Os participantes do estudo tinham menos de 70 anos e foram diagnosticados com câncer de mama T1/2 N0/1. Todos foram tratados com lumpectomia, amostragem ou remoção de linfonodos, e terapia sistêmica adjuvante. Eles foram randomizados para receber RT local ou locorregional de alta dose (50 Gy em 20-25 frações) ou nenhuma RT. O principal objetivo era avaliar a recorrência ipsilateral.
Resultados e Conclusões do Estudo
Dos 585 pacientes originalmente incluídos no ensaio, 443 morreram até o momento do relatório atual.
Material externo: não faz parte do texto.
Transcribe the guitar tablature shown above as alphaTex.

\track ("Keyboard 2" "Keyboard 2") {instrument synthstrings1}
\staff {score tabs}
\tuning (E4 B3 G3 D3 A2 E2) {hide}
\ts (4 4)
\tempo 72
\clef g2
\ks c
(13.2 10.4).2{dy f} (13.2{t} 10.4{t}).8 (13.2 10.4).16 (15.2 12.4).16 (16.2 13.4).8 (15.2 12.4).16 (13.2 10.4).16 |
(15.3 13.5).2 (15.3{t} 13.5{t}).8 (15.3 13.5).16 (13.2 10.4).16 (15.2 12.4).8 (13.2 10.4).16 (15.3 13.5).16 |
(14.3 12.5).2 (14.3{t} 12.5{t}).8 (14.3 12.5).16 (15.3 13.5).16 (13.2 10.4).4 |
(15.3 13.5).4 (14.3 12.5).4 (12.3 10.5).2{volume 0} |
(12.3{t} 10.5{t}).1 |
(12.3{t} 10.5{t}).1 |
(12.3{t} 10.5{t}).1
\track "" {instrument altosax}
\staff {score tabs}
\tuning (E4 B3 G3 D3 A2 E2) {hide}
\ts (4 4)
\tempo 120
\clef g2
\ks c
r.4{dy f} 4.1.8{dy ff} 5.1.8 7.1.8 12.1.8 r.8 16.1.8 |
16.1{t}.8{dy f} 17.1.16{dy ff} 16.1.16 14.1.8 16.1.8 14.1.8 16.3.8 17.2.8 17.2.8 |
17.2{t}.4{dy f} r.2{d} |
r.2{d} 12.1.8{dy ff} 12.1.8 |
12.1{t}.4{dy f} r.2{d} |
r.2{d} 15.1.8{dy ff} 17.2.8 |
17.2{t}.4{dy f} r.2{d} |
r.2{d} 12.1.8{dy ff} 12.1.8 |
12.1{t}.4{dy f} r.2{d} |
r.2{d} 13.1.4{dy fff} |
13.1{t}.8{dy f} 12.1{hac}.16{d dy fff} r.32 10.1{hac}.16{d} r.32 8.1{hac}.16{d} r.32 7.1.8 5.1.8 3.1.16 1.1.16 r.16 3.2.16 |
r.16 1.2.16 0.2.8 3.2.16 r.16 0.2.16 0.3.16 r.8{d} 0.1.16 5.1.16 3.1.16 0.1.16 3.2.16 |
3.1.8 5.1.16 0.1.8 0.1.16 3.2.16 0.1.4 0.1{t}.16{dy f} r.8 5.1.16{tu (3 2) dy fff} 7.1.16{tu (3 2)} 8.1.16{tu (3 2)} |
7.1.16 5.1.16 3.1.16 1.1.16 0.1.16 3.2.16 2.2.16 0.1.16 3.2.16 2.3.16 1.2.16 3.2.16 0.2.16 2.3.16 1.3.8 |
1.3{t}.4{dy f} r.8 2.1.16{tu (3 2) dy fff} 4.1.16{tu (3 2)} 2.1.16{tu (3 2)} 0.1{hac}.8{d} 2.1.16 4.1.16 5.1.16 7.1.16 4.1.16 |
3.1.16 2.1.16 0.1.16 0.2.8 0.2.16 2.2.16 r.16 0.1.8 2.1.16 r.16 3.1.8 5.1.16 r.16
A análise mostrou que a mediana de sobrevida global foi de 19,2 anos no grupo que recebeu RT e 18,7 anos no grupo sem RT. A taxa de sobrevida global de 30 anos foi de 23,7% no grupo de RT, em comparação com 27,5% no grupo sem RT.
Os autores observaram uma diferença distinta na recorrência ipsilateral ao longo do tempo. Durante os primeiros 10 anos após o tratamento, a RT resultou em uma redução significativa na recorrência ipsilateral (HR 0,24, IC 95% 0,15-0,38, P < 0,001). Após esse período, o risco de recorrência foi quase idêntico entre os grupos (HR 0,98, IC 95% 0,54-1,79).
Este estudo reafirma que a RT adjuvante oferece uma proteção significativa contra a recorrência ipsilateral durante os primeiros 10 anos, mas não além desse período. A RT não mostrou melhorar a sobrevida global, mas é reconfortante que sua omissão não tenha aumentado a taxa de metástase à distância.
Considerações Finais
Este estudo oferece insights importantes para o tratamento do câncer de mama inicial. Sugere que a radioterapia adjuvante deve ser considerada cuidadosamente, com base na biologia individual do tumor e no risco de recorrência precoce. A decisão de omitir a RT deve ser baseada em uma avaliação detalhada de cada caso, levando em conta os benefícios e limitações observados nos primeiros 10 anos de tratamento.
Enquanto a pesquisa continua a evoluir, a identificação precisa de pacientes que podem evitar a RT adjuvante com segurança permanece uma prioridade. Esta abordagem permitirá personalizar ainda mais o tratamento do câncer de mama, focando nas necessidades individuais de cada paciente.